Önceden birkaç ufak büyü yapmıştı. Ama bu başka bir boyuttu. Bu çok zor bir şeye benziyordu. Önce bir ayna bulmalıydı ama kütüphanede aynanın ne işi olurdu?

Etrafına bakarken az ilerideki küçük el aynasını gördü. Kitapların olduğu raftaydı ve ayın ışığıyla parlıyordu. Gülümsedi Mia. Hızla kalkıp aynayı aldığında bunun ablasının aynası olduğunu gördü. Doğru ya önceki akşam buraya gelmişti. Kendisine yardım için.

O zaman elinde ayna vardı.

Başını iki yana sallayıp az önce kalktığı yere oturdu.  Ve kitaptaki büyüyü mırıldandı aynaya bakarak. İşe yarayacak mıydı emin değildi. Ama bunu istiyordu.

Mia elindeki aynanın gümüş sapını sıktı ve yatağından kalktı. Dün gece olanlar... onu gerçekten üzmüştü. Zaten kaç gündür de iğrenç zamanlar geçiyordu. Bir de dünyadaki ailesini o şekilde görmek...

İki kızlarınıda kaybetmiş aile oldukça üzgündü ve sürekli kendilerini suçluyorlardı. İyi bir aile olamadıkları için.  Her şey para değildi. Para ile mutlu olunmuyordu. Olunsa bile uzun sürmüyordu. Şimdi o para kaybettikleri kızlarını getirtebilir miydi? Hiç sanmıyordu.  Anne ve babasının o üzgün yüzleri geldi hatrına tekrar Mia'nın. İyi bir anne ve baba olamadıkları için üzülüyorlardı. Sanırım hâlâ eski günlerin acısını çekiyorlardı.

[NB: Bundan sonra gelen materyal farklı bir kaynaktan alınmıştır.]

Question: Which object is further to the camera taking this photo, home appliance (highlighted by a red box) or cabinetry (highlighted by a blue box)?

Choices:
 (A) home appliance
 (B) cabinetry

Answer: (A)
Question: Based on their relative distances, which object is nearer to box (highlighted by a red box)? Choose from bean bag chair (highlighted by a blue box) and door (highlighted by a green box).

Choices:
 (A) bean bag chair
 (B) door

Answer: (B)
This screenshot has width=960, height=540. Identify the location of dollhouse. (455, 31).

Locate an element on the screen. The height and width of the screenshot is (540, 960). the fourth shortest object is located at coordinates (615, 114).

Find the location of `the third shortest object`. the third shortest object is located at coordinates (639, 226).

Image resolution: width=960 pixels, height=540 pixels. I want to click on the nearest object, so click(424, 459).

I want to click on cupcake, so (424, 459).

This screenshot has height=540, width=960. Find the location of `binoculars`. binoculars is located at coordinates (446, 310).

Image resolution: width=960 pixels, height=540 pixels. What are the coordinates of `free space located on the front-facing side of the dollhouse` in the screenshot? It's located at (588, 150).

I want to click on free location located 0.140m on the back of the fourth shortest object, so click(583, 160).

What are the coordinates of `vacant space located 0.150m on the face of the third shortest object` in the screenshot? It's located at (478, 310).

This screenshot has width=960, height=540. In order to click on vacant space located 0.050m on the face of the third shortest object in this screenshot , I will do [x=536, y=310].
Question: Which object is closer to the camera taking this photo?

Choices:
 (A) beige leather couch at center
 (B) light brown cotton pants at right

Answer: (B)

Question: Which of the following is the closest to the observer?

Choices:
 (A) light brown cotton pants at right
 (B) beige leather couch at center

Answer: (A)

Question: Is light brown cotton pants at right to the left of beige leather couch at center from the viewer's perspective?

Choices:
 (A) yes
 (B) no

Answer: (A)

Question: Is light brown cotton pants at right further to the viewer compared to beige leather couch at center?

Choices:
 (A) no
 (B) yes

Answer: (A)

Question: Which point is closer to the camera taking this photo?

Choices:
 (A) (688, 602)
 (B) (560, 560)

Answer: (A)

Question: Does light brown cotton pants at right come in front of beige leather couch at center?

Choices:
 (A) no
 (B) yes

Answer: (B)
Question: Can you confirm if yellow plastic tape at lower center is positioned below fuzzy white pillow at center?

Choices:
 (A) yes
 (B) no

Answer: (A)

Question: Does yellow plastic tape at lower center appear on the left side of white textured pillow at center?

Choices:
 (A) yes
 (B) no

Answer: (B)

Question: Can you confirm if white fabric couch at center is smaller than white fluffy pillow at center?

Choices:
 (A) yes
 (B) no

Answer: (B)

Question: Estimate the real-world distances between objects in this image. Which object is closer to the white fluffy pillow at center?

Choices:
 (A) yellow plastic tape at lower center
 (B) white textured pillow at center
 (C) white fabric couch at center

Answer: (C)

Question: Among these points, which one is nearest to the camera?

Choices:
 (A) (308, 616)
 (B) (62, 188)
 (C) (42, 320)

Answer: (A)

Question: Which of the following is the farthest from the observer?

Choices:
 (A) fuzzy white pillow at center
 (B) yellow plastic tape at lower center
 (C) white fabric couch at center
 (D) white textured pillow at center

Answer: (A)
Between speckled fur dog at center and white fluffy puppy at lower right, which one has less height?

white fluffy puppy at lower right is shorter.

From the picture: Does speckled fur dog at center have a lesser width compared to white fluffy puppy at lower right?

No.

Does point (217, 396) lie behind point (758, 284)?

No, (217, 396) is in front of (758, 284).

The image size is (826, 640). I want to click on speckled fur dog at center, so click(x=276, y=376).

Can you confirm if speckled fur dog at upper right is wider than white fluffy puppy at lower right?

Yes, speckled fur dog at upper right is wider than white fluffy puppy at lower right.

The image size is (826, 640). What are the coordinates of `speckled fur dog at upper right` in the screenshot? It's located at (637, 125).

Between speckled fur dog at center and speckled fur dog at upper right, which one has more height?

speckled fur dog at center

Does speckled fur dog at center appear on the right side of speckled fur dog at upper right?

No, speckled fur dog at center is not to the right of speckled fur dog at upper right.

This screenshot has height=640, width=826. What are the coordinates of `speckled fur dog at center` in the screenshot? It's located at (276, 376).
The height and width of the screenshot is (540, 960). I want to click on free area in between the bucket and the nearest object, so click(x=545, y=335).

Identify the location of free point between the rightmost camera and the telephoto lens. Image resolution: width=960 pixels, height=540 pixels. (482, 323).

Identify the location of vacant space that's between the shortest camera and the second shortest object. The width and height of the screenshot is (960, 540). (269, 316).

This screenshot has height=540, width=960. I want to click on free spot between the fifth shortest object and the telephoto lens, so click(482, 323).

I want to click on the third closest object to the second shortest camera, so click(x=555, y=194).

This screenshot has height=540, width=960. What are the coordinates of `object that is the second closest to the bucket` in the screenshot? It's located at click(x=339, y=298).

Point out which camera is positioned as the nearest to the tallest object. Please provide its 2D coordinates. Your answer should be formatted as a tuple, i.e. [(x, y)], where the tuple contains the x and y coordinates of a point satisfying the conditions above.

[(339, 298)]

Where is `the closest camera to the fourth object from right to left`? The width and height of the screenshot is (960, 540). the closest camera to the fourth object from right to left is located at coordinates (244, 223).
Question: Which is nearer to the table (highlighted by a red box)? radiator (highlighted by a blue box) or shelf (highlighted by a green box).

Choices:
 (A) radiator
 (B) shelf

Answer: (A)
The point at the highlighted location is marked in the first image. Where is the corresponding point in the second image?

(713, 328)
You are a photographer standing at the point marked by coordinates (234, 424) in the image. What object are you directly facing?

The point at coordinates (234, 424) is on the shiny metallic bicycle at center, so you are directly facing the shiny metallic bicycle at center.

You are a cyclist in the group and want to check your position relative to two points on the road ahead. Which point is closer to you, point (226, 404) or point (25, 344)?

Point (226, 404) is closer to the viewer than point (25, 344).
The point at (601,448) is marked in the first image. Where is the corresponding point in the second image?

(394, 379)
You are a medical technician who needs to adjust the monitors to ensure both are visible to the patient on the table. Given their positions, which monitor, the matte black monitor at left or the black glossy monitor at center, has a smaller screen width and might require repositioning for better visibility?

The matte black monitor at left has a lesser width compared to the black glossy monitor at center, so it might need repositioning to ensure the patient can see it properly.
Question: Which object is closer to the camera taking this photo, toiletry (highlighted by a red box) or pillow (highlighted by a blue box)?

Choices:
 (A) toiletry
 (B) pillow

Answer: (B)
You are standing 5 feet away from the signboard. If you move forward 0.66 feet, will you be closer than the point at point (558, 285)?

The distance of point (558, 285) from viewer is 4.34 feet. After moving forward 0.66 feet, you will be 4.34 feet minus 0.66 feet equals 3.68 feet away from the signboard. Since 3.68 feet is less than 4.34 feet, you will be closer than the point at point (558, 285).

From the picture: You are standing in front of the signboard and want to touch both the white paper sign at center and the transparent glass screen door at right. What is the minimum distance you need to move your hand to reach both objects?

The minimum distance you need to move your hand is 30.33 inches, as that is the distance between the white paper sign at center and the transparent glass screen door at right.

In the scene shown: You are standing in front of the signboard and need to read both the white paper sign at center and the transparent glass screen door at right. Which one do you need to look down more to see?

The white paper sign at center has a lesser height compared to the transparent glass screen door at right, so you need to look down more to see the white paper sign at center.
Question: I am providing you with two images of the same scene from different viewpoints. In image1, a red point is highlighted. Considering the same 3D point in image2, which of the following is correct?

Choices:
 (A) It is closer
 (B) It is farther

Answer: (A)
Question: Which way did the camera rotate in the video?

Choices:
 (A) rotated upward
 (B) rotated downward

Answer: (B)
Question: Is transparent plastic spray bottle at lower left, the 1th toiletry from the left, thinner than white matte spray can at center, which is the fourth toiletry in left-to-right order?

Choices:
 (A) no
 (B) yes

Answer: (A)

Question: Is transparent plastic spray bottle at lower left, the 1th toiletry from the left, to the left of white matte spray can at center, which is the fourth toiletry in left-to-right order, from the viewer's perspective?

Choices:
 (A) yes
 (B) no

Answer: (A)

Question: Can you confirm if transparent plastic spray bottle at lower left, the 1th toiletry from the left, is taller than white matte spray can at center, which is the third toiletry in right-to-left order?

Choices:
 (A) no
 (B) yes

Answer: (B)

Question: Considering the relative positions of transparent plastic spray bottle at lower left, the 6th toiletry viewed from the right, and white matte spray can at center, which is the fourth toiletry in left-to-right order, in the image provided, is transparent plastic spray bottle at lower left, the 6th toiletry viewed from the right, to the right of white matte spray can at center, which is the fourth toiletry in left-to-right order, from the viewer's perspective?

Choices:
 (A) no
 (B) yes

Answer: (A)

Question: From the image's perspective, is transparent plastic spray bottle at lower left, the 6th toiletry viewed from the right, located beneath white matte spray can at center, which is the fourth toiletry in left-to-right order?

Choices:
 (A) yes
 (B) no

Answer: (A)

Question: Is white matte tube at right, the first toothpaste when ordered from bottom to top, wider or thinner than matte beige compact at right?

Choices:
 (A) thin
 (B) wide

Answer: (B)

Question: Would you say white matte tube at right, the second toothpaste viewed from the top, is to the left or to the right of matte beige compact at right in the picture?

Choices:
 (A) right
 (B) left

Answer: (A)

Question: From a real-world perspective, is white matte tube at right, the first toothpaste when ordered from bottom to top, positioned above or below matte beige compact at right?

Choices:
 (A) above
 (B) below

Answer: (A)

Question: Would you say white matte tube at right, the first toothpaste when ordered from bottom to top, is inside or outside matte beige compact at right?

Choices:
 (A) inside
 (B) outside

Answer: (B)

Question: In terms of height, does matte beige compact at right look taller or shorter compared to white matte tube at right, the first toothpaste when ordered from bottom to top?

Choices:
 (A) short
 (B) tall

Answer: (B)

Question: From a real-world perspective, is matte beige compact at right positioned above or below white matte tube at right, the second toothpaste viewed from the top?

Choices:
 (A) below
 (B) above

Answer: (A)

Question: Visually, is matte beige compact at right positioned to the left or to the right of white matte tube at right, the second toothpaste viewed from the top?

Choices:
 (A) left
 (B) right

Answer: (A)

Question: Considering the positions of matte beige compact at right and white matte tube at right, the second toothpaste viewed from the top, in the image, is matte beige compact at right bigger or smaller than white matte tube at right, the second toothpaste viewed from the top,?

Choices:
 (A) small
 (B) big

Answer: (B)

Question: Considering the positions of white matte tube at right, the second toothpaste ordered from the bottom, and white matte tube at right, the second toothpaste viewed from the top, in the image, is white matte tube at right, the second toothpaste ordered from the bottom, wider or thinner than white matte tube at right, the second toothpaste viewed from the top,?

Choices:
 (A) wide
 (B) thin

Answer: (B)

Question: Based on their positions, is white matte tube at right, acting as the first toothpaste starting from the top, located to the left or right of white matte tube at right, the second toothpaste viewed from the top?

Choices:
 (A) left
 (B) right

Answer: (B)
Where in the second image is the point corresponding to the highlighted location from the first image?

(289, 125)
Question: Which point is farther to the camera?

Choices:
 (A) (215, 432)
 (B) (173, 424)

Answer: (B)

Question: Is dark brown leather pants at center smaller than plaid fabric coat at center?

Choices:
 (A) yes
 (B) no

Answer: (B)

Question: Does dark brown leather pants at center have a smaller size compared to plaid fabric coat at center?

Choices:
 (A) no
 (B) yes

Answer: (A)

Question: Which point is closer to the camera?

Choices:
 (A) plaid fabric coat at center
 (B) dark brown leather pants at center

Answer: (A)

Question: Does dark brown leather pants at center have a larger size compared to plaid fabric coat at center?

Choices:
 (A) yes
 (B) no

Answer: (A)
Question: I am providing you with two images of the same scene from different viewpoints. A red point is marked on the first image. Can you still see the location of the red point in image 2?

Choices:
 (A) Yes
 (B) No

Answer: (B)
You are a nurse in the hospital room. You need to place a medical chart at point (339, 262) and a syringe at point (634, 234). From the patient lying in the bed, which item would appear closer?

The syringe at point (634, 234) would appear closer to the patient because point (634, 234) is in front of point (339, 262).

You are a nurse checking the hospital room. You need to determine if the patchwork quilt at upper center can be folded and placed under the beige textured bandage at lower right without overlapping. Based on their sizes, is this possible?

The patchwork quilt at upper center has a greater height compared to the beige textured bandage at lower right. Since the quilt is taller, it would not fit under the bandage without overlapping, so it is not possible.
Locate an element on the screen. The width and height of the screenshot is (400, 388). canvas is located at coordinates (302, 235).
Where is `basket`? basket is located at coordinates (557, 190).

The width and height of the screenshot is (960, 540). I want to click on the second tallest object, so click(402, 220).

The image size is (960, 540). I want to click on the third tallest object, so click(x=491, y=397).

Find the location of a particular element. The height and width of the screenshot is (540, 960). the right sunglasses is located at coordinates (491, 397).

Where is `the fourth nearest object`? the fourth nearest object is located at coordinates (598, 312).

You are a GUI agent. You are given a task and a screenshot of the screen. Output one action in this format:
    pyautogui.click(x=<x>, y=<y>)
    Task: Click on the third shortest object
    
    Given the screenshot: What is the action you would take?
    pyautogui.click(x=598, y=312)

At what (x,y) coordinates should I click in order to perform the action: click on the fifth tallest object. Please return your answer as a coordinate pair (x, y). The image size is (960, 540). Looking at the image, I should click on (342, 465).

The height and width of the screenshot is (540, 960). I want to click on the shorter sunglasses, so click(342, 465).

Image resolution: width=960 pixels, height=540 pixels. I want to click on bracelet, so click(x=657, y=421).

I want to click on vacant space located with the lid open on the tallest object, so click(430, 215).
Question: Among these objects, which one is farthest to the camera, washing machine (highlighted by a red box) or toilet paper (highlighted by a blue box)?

Mia üzerindeki mavi ve gümüş renkteki hareketini pek kısıtlamayan zırhıyla oda da dolanıp duruyordu. Ablasını gönderebilseydi keşke. Belki bir nebze iyi hissedebilirlerdi.

"Şu savaş bittiğinde yanlarına gideceğim."

Başını kaldırıp tavana baktı. Onları özlemişti. Aynayı masasının üstüne koyacaktı ki koluna saplanan acıyla yüzünü buruşturdu. Dün merdivenlerden yuvarlanmıştı. Ve kolunu üstüne düşmüştü. Dayısı bir şifacıya gitmesini istesede o istememişti. İyi olduğunu söylesede hiç iyi değildi. Bir an da merdivenden nasıl düşmüştü sahi?